Hey Patrick -- it struck me that Morrison's apotheosis (redux) of Jean occurs as she is carried into the sun. The apotheosis of Superman occurs when he becomes digital information consciousness and enters the heart of the sun. And if I remember right (though my brain is shakey on the details), don't astronauts encounter the sun-like barbelith in 2012, heralding the emergence of the super-context and apotheosis of humanity?

I am hoping you will tackle All-Star Superman after you finish Here Comes Tomorrow.

Always enjoy your work!
Troy

Patrick said...

I've been wanting to write up All Star Superman #12, it was an amazing issue, with a lot to discuss, but I've been caught up in a bunch of things, and wanted to write up these X-Men reviews while they're still fresh. But, I'll get to it eventually. I'm hoping one day to have writeups of every Morrison work on here.

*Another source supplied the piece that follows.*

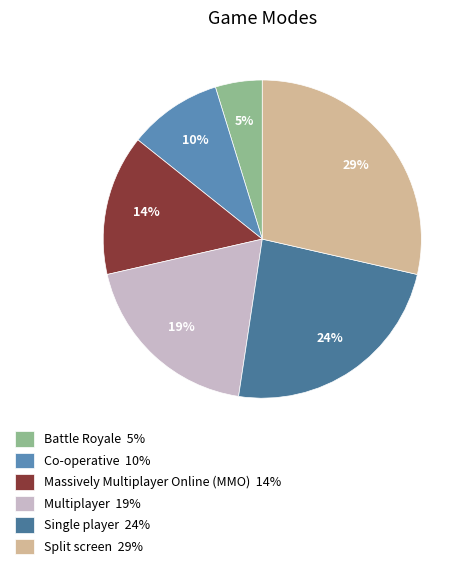

Which slice is the largest?

Split screen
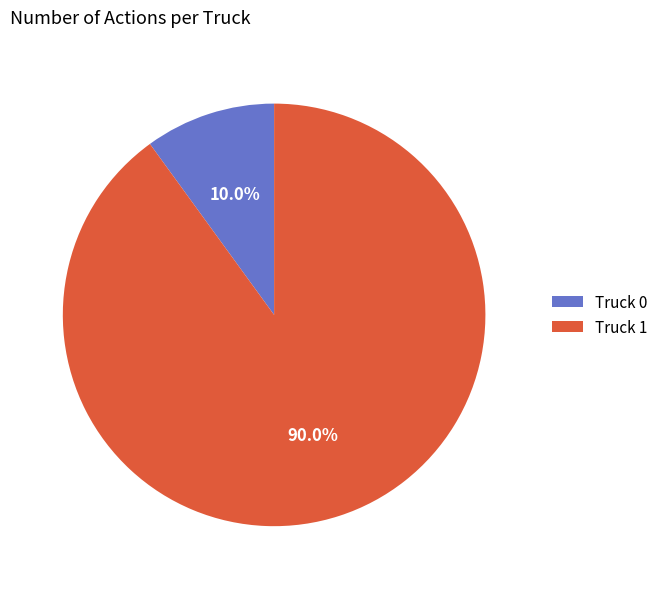

Rank the categories by value from highest to lowest.

Truck 1, Truck 0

Anyway, Morrison and the sun is an ongoing theme, I remember the moment I really fell in love with his work was in the first issue of 'Entropy in the UK,' when Gideon Stargrave sees Barbelith and a caption reads "Set the Controls for the Heart of the Sun." The astronauts encounter Barbelith behind the moon, and it is the intersection of humanity with Barbelith that seems to instigate the birth of a new age.

The Superman moment fits right with what Morrison's been doing all his career, but the amazing thing about that book for me is the way that, despite being full of classic Morrison concepts, it doesn't seem like anyone is actually writing it. It feels like just tapping into the rich archetypal essence of Superman himself. And, considering the way Superman builds our world in #10, perhaps that is what's happening.